More recently, there has been a shift away from the “one rogue cell” view of cancer, with more and more cancer biologists and engineers beginning to view this disease as a complex system in which the acquired abilities of cancer cells are critically tied to their interactions with other cell types, both mutated and not, and firmly rooted in cellular behaviors beyond cell survival, growth, division, and movement.
Dr. Ferrall-Fairbanks’ perspective:
New engineered systems enable researchers to monitor and induce dynamic cell-cell interactions in complex environments in mouse. Microphysiological systems provide a reductionist approach for building mini cellular “ecosystems” that are more amenable to imaging, molecular analysis, and perturbation. Ongoing development and adoption of tools such as this is required to test and refine conceptual and computational models of multicellular processes in cancer.

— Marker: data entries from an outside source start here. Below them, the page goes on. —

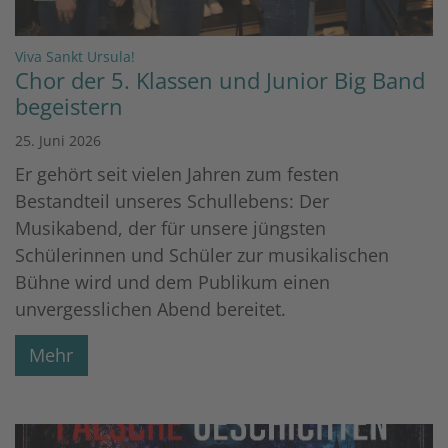
:
Viva Sankt Ursula!
Chor der 5. Klassen und Junior Big Band
begeistern
25. Juni 2026
Er gehört seit vielen Jahren zum festen
Bestandteil unseres Schullebens: Der
Musikabend, der für unsere jüngsten
Schülerinnen und Schüler zur musikalischen
Bühne wird und dem Publikum einen
unvergesslichen Abend bereitet.
Mehr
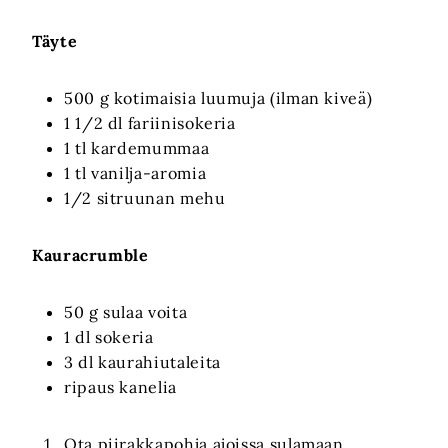
Täyte
500 g kotimaisia luumuja (ilman kiveä)
1 1/2 dl fariinisokeria
1 tl kardemummaa
1 tl vanilja-aromia
1/2 sitruunan mehu
Kauracrumble
50 g sulaa voita
1 dl sokeria
3 dl kaurahiutaleita
ripaus kanelia
Ota piirakkapohja ajoissa sulamaan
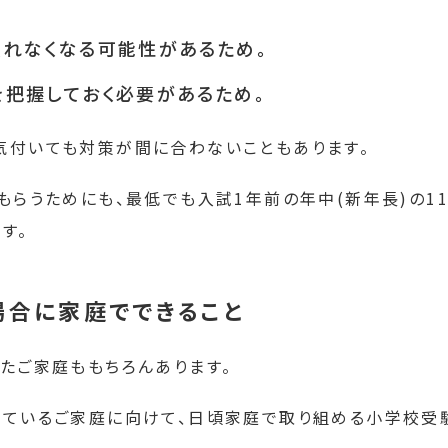
れなくなる可能性があるため。
把握しておく必要があるため。
気付いても対策が間に合わないこともあります。
らうためにも、最低でも入試1年前の年中(新年長)の1
す。
場合に家庭でできること
たご家庭ももちろんあります。
えているご家庭に向けて、日頃家庭で取り組める小学校受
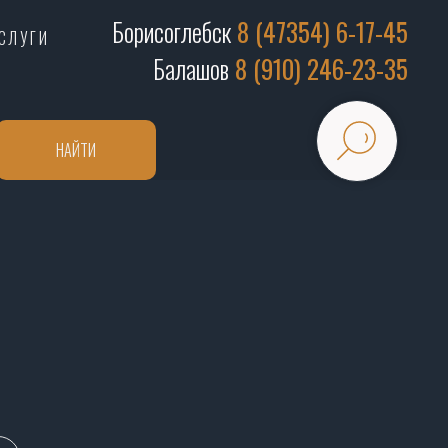
Борисоглебск
8 (47354) 6-17-45
СЛУГИ
Балашов
8 (910) 246-23-35
НАЙТИ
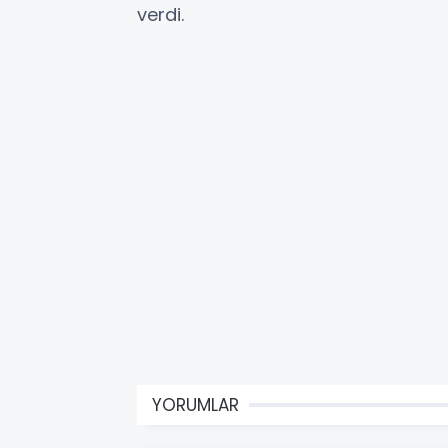
verdi.
YORUMLAR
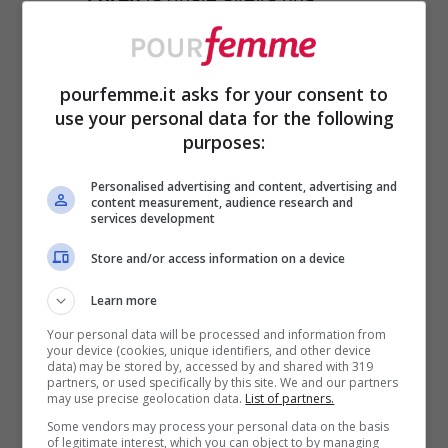
particolare predilezione per
Diva
di
Emanuel Ungaro
: una frangranza
pourfemme.it asks for your consent to
cipriata e floreale arricchita da
use your personal data for the following
purposes:
qualche nota speziata e frizzante;
Lady Diana
, invece, amava l’intenso
Personalised advertising and content, advertising and
content measurement, audience research and
bouquet floreale
Diorissimo
. Si
services development
tratta di un profumo sofisticato
Store and/or access information on a device
riconducibile ad un intreccio di fiori
Learn more
– quali mughetto e lillà – muschio
Your personal data will be processed and information from
your device (cookies, unique identifiers, and other device
bianco e sandalo;
data) may be stored by, accessed by and shared with 319
partners, or used specifically by this site. We and our partners
La cantante
Adele
nutre poi un
may use precise geolocation data.
List of partners.
Some vendors may process your personal data on the basis
amore indissolubile per il noto
of legitimate interest, which you can object to by managing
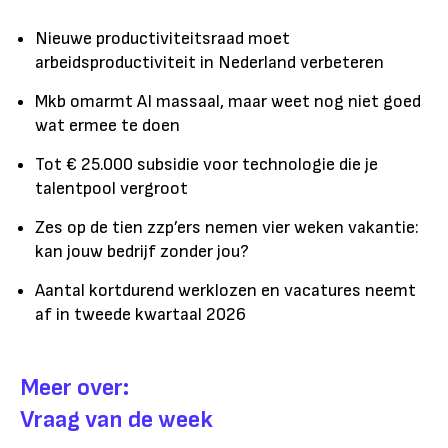
Nieuwe productiviteitsraad moet
arbeidsproductiviteit in Nederland verbeteren
Mkb omarmt AI massaal, maar weet nog niet goed
wat ermee te doen
Tot € 25.000 subsidie voor technologie die je
talentpool vergroot
Zes op de tien zzp’ers nemen vier weken vakantie:
kan jouw bedrijf zonder jou?
Aantal kortdurend werklozen en vacatures neemt
af in tweede kwartaal 2026
Meer over:
Vraag van de week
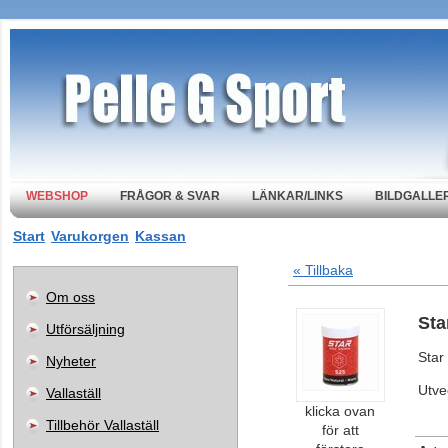
WEBSHOP
FRÅGOR & SVAR
LÄNKAR/LINKS
BILDGALLER
Start
Varukorgen
Kassan
« Tillbaka
Om oss
Sta
Utförsäljning
Star
Nyheter
Utve
Vallaställ
klicka ovan
Tillbehör Vallaställ
för att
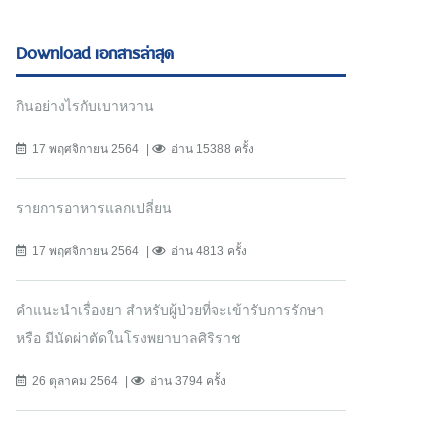
Download เอกสารล่าสุด
กินอย่างไรกับเบาหวาน
17 พฤศจิกายน 2564
อ่าน 15388 ครั้ง
รายการอาหารแลกเปลี่ยน
17 พฤศจิกายน 2564
อ่าน 4813 ครั้ง
คำแนะนำเรื่องยา สำหรับผู้ป่วยที่จะเข้ารับการรักษา
หรือ มีนัดผ่าตัดในโรงพยาบาลศิริราช
26 ตุลาคม 2564
อ่าน 3794 ครั้ง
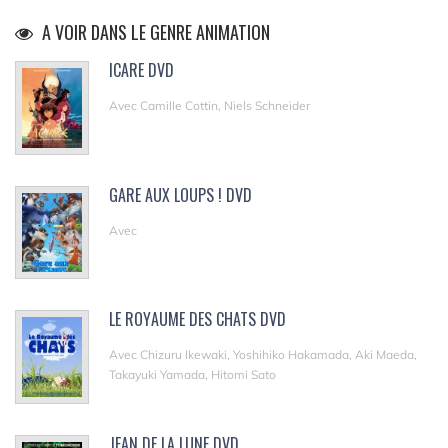
A VOIR DANS LE GENRE ANIMATION
ICARE DVD
Avec Camille Cottin, Niels Schneider
GARE AUX LOUPS ! DVD
Avec
LE ROYAUME DES CHATS DVD
Avec Chizuru Ikewaki, Yoshihiko Hakamada, Aki Maeda,
Takayuki Yamada, Hitomi Sato
JEAN DE LA LUNE DVD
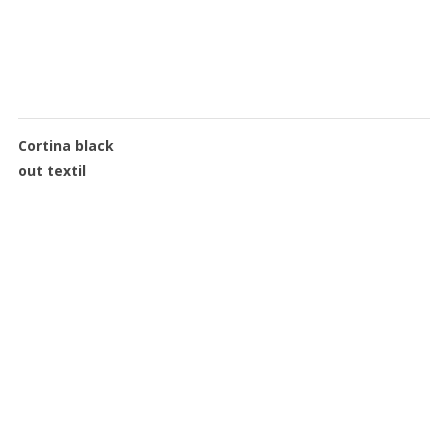
Cortina black
out textil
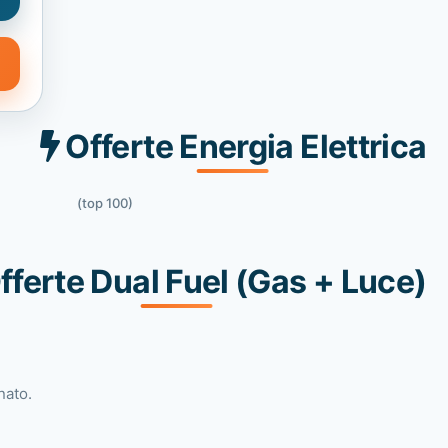
Offerte Energia Elettrica
(top 100)
fferte Dual Fuel (Gas + Luce)
nato.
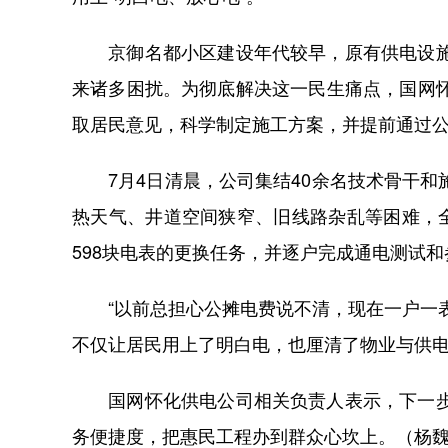
京御名都小区建设年代较早，原有供电设施老
来诸多困扰。为彻底解决这一民生痛点，国网
取居民意见，科学制定施工方案，并提前通过
7月4日清晨，公司集结40余名技术骨干和
热天气、井道空间狭窄、旧线路杂乱等困难，
598块电表的更换任务，并逐户完成通电测试和
“以前总担心公摊电费说不清，现在一户一表
不仅让居民用上了明白电，也厘清了物业与供
国网怀化供电公司相关负责人表示，下一步将
务便捷度，把惠民工程办到群众心坎上。（杨魏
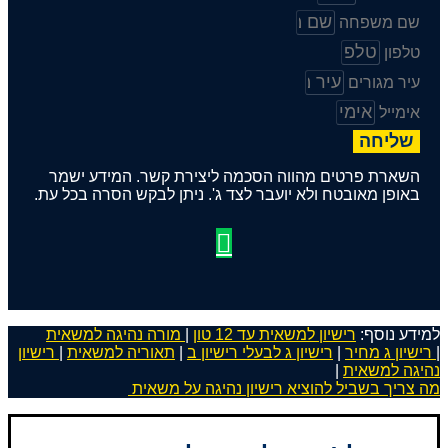
שם משפחה
טלפון
עיר מגורים
אימייל
שליחה
השארת פרטים מהווה הסכמה ליצירת קשר. המידע ישמר
באופן מאובטח ולא יועבר לצד ג'. ניתן לבקש הסרה בכל עת.
למידע נוסף:
רישיון למשאית עד 12 טון
|
מורה נהיגה למשאית
|
רישיון ג מחיר
|
רישיון ג לבעלי רישיון ב
|
תאוריה למשאית
|
רישיון
נהיגה למשאית
|
מה צריך בשביל להוציא רישיון נהיגה על משאית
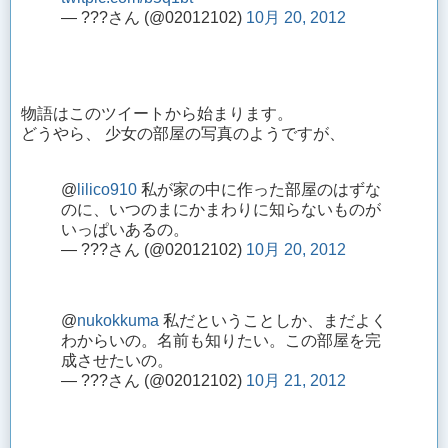
— ???さん (@02012102)
10月 20, 2012
物語はこのツイートから始まります。
どうやら、 少女の部屋の写真のようですが、
@
lilico910
私が家の中に作った部屋のはずな
のに、いつのまにかまわりに知らないものが
いっぱいあるの。
— ???さん (@02012102)
10月 20, 2012
@
nukokkuma
私だということしか、まだよく
わからいの。名前も知りたい。この部屋を完
成させたいの。
— ???さん (@02012102)
10月 21, 2012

Collective behavior in cancer emerges through the repurposing of the same basic biomolecular components used to build or maintain the normal tissue from which they are derived. For example, cell-cell interactions that are critical during normal pre- and post-natal development are typically suppressed in most adult tissues but can become reactivated in tumors. One set of interactions act to suppress the immune microenvironment around the placenta during fetal development and are critical to prevent rejection of the fetus by the maternal immune system. Near parturition this process is reversed by proinflammatory factors, leading to physiologic rejection of the developed fetus. This natural immune suppression during pregnancy results in relief of the symptoms of autoimmune disorders in pregnant women. Conversely, tumors tolerated by pregnant mice are rejected after parturition. The reversible nature of maternal-fetal tolerance can help us understand how to harness the immune system to combat cancer.
Conclusion:
Identifying cancer cell behaviors and enumerating their genetic and molecular underpinnings has explained much about cancer progression; however, key steps in the process have resisted explanation, limiting our understanding of initiation, metastasis, recurrence, and response to treatment. Studying cancer as a multicellular process involving diverse interaction and feedback mechanisms at the tissue level will be critical for advancing the field. The team proposes that because collective behaviors play essential roles in cancer progression and resistance to treatment, untangling the cellular interaction network that regulates collective behaviors will provide new strategies for slowing, halting, reversing, and even preventing cancer.